Storing feedback across iterations
Section titled “Storing feedback across iterations”Keep feedback files alongside results to build a history of review decisions:
results/ 2026-03-12T09-00-00_claude/ results.jsonl feedback.json # first iteration review 2026-03-14T10-32-00_claude/ results.jsonl feedback.json # second iteration review 2026-03-15T16-00-00_claude/ results.jsonl feedback.json # third iteration reviewThis creates a traceable record of what changed between iterations and why.
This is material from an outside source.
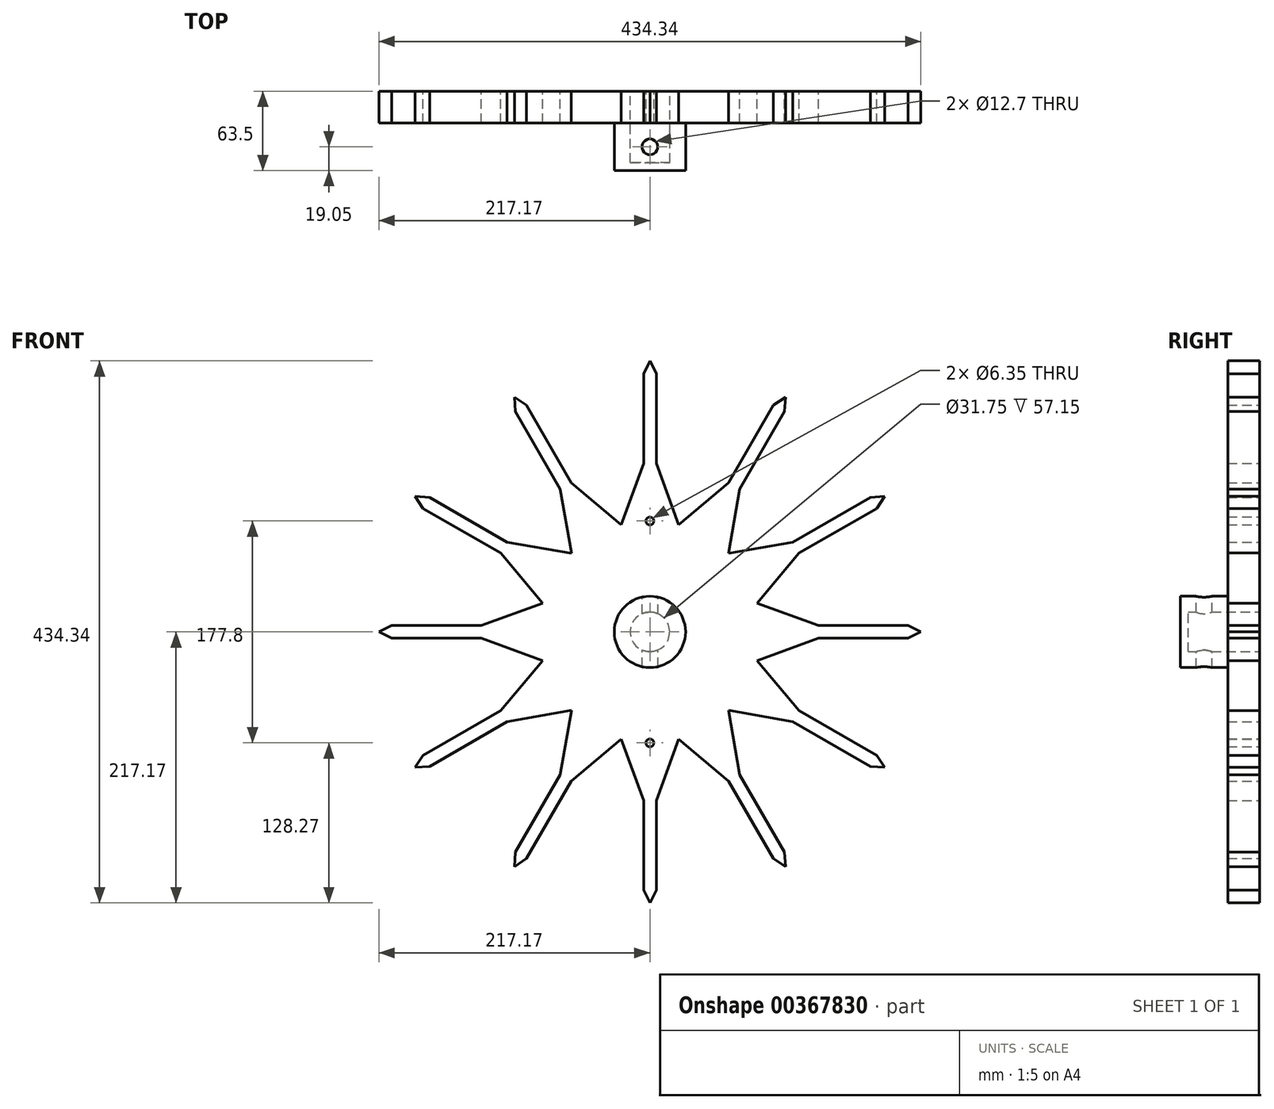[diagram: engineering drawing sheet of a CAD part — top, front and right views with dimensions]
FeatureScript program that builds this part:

When debugging a regression, check previous feedback.json files to see if the issue was noted before.
Integration with eval workflow
Section titled “Integration with eval workflow”The review checkpoint fits into the broader eval iteration loop:
Define tests (EVAL.yaml / evals.json) ↓ Run automated evals ↓ Review results ← you are here ↓ Write feedback.json ↓ Tune prompts / evaluators / test cases ↓ Re-run evals ↓ Compare with previous run (agentv compare) ↓ Review again (if iterating)Use agentv compare to quantify changes between runs, then review the diff to confirm that score improvements reflect genuine behavioral improvements.